Prompt = Count the lines of the data that have the word "TABLE", then report the number without anything else.

Stored data =

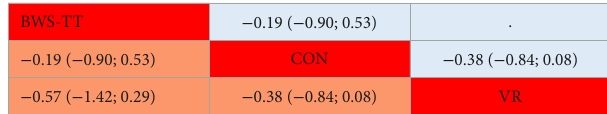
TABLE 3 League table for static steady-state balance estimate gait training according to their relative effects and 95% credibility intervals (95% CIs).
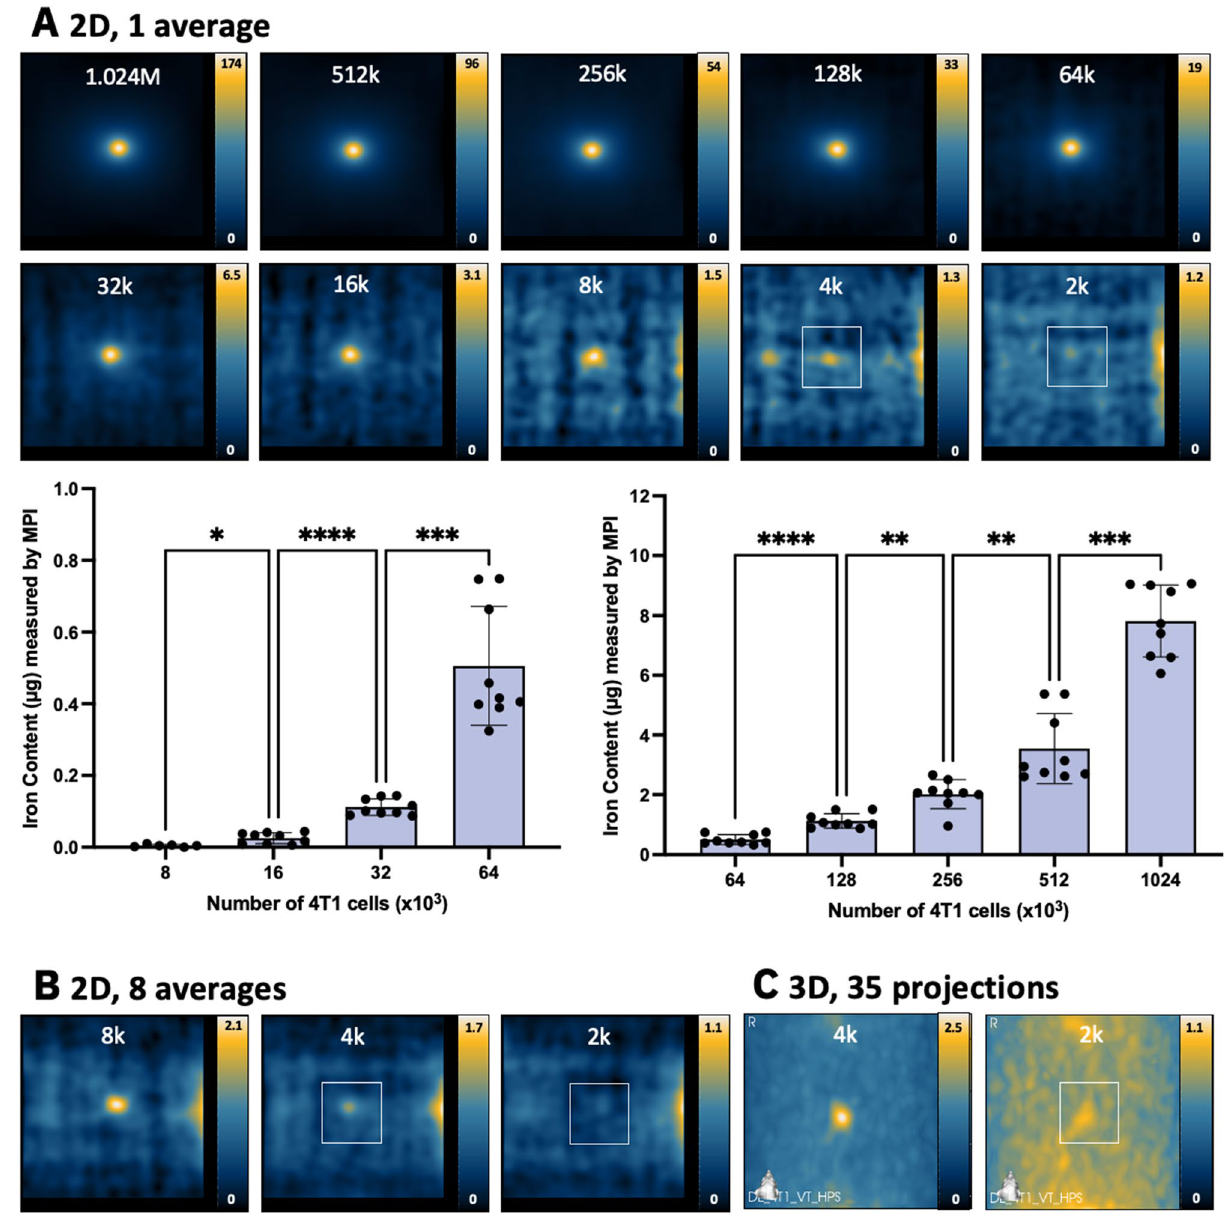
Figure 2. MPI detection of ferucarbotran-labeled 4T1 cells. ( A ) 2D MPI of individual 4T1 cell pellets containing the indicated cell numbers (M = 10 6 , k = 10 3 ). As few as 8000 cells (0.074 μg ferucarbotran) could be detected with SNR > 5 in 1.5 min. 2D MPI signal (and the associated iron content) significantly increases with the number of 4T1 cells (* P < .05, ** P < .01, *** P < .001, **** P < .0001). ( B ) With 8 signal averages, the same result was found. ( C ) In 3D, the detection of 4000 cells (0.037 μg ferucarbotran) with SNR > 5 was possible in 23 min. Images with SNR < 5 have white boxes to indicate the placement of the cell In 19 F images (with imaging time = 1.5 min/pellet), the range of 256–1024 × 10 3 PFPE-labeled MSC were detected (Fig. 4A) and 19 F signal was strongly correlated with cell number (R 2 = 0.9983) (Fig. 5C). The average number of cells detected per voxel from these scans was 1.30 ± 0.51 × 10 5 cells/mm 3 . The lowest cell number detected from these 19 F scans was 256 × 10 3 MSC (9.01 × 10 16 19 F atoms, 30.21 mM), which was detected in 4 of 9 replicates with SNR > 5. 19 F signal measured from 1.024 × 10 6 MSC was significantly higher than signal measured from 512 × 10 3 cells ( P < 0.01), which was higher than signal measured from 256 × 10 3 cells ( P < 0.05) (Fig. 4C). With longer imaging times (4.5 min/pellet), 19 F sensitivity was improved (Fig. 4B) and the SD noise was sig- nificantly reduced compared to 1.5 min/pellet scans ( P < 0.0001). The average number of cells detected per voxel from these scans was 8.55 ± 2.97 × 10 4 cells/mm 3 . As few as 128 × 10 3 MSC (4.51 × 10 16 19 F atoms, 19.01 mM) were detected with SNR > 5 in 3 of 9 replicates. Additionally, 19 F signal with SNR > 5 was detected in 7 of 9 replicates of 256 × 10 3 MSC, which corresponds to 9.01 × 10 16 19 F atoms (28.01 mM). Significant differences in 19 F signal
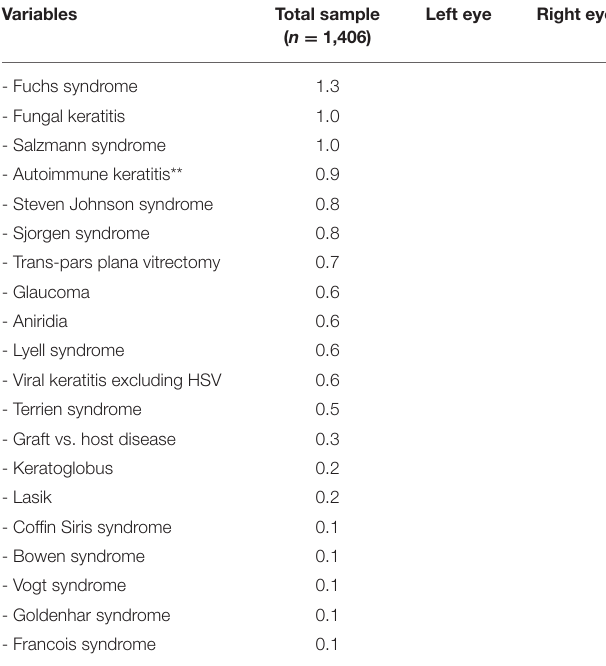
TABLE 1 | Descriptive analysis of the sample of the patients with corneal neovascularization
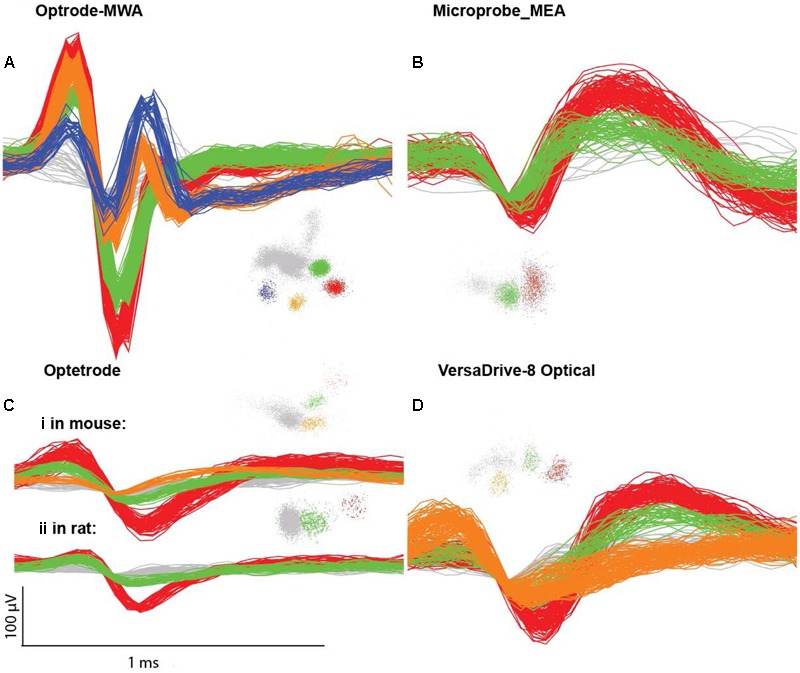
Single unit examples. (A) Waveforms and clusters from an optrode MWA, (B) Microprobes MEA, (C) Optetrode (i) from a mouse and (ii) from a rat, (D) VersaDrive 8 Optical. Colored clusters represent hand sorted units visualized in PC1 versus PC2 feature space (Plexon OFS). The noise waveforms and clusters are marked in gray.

Solved exercise = 2